**Job:** For the string "dotyczących", search the entries below and copy every line where it appears.
┌──
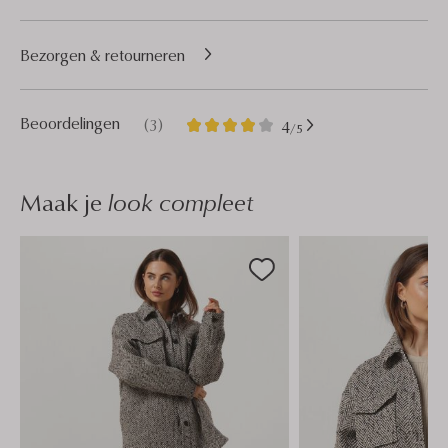
Bezorgen & retourneren
3
4
Beoordelingen
(3)
4
/5
Sterren
Maak je
look compleet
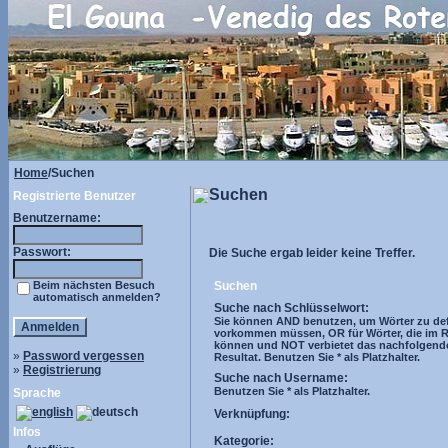
Home
/Suchen
Suchen
Registrierte Benutzer
Benutzername:
Passwort:
Die Suche ergab leider keine Treffer.
Beim nächsten Besuch
Suchen
automatisch anmelden?
Suche nach Schlüsselwort:
Sie können AND benutzen, um Wörter zu defi
vorkommen müssen, OR für Wörter, die im R
können und NOT verbietet das nachfolgend
»
Password vergessen
Resultat. Benutzen Sie * als Platzhalter.
»
Registrierung
Suche nach Username:
Benutzen Sie * als Platzhalter.
Sprache
Verknüpfung:
Infos
Kategorie:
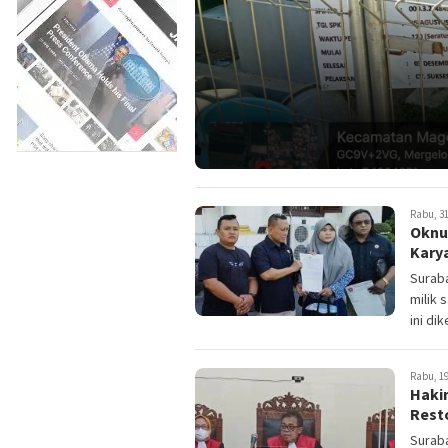
Rabu, 31
Oknu
Kary
Suraba
milik 
ini dik
Rabu, 19
Haki
Rest
Suraba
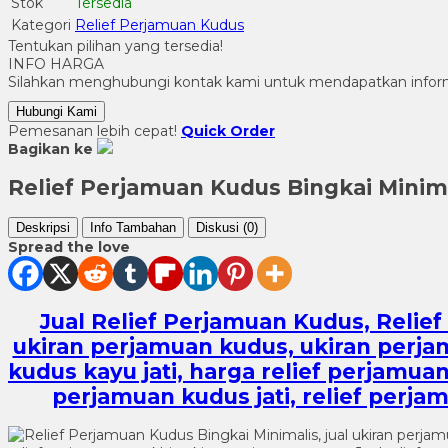
Stok
Tersedia
Kategori
Relief Perjamuan Kudus
Tentukan pilihan yang tersedia!
INFO HARGA
Silahkan menghubungi kontak kami untuk mendapatkan informa
Hubungi Kami
Pemesanan lebih cepat!
Quick Order
Bagikan ke
Relief Perjamuan Kudus Bingkai Minim
Deskripsi
Info Tambahan
Diskusi (0)
Spread the love
Jual Relief Perjamuan Kudus, Relief
ukiran perjamuan kudus, ukiran perjam
kudus kayu jati, harga relief perjamua
perjamuan kudus jati, relief perjam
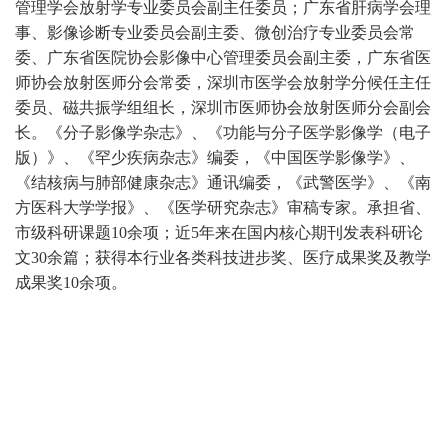
管理学会放射学专业委员会副主任委员；广东省肝病学会理
事、影像诊断专业委员会副主委、微创治疗专业委员会常
委、广东省医院协会影像中心管理委员会副主委，广东省医
师协会放射医师分会常委，深圳市医学会放射学分候任主任
委员、磁共振学组组长，深圳市医师协会放射医师分会副会
长。《分子影像学杂志》、《功能与分子医学影像学（电子
版）》、《罕少疾病杂志》编委，《中国医学影像学》、
《结核病与肺部健康杂志》通讯编委，《武警医学》、《南
方医科大学学报》、《医学研究杂志》审稿专家。承担省、
市级科研课题10余项；近5年来在国内核心期刊发表科研论
文30余篇；获得本行业各类科技进步奖、医疗成果奖及教学
成果奖10余项。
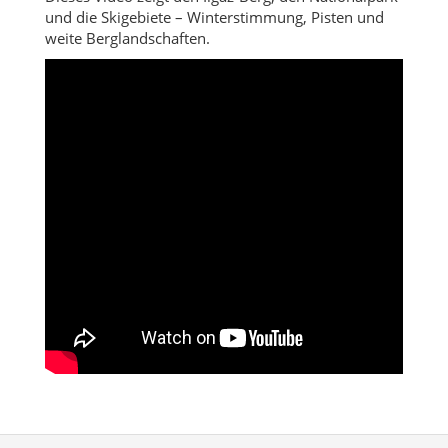
und die Skigebiete – Winterstimmung, Pisten und
weite Berglandschaften.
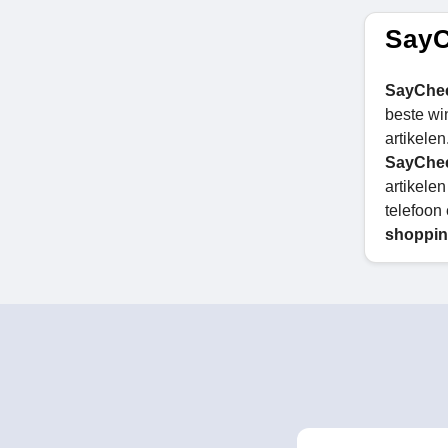
SayC
SayChe
beste wi
artikelen
SayChe
artikelen
telefoon
shoppin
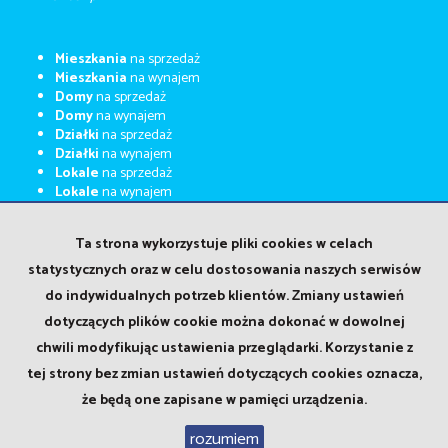
Mieszkania
na sprzedaż
Mieszkania
na wynajem
Domy
na sprzedaż
Domy
na wynajem
Działki
na sprzedaż
Działki
na wynajem
Lokale
na sprzedaż
Lokale
na wynajem
Kupimy za gotówkę
Kalkulator kosztów
Ta strona wykorzystuje pliki cookies w celach
Kalkulator kredytowy
statystycznych oraz w celu dostosowania naszych serwisów
Home staging
do indywidualnych potrzeb klientów. Zmiany ustawień
Wirtualne wizyty
Oferty na wyłączność
dotyczących plików cookie można dokonać w dowolnej
Praca w Newbox
chwili modyfikując ustawienia przeglądarki. Korzystanie z
Polityka prywatności
tej strony bez zmian ustawień dotyczących cookies oznacza,
że będą one zapisane w pamięci urządzenia.
rozumiem
Newbox Nieruchomości
2026
Wykonanie:
Galactica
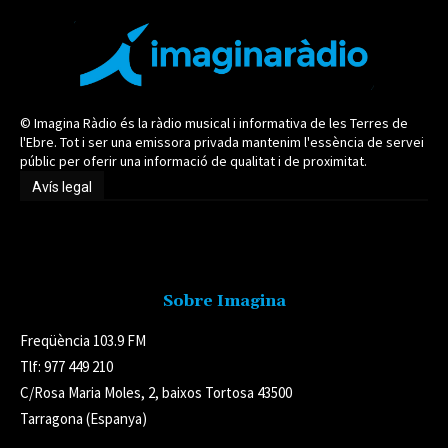
© Imagina Ràdio és la ràdio musical i informativa de les Terres de
l'Ebre. Tot i ser una emissora privada mantenim l'essència de servei
públic per oferir una informació de qualitat i de proximitat.
Avís legal
Avís legal
Sobre Imagina
Freqüència 103.9 FM
Tlf: 977 449 210
C/Rosa Maria Moles, 2, baixos Tortosa 43500
Tarragona (Espanya)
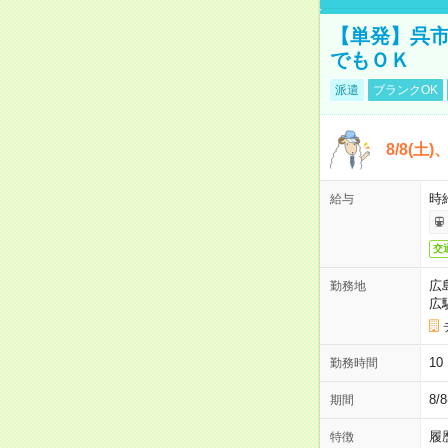
【単発】呉市
でもＯＫ
派遣
ブランクOK
8/8(土
時給
給与
交
広
勤務地
広
1
勤務時間
8/
期間
履
特徴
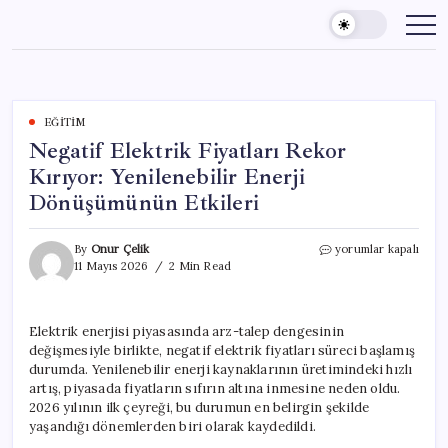
Skip
to
content
EĞITIM
Negatif Elektrik Fiyatları Rekor
Kırıyor: Yenilenebilir Enerji
Dönüşümünün Etkileri
Negatif
By
Onur Çelik
yorumlar kapalı
Elektrik
11 Mayıs 2026
2 Min Read
Fiyatları
Rekor
Kırıyor:
Elektrik enerjisi piyasasında arz-talep dengesinin
Yenilenebilir
değişmesiyle birlikte, negatif elektrik fiyatları süreci başlamış
Enerji
Dönüşümünün
durumda. Yenilenebilir enerji kaynaklarının üretimindeki hızlı
Etkileri
artış, piyasada fiyatların sıfırın altına inmesine neden oldu.
için
2026 yılının ilk çeyreği, bu durumun en belirgin şekilde
yaşandığı dönemlerden biri olarak kaydedildi.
└──
**Exercise solution:**
dotyczących plików cookie można dokonać w dowolnej
tej strony bez zmian ustawień dotyczących cookies oznacza,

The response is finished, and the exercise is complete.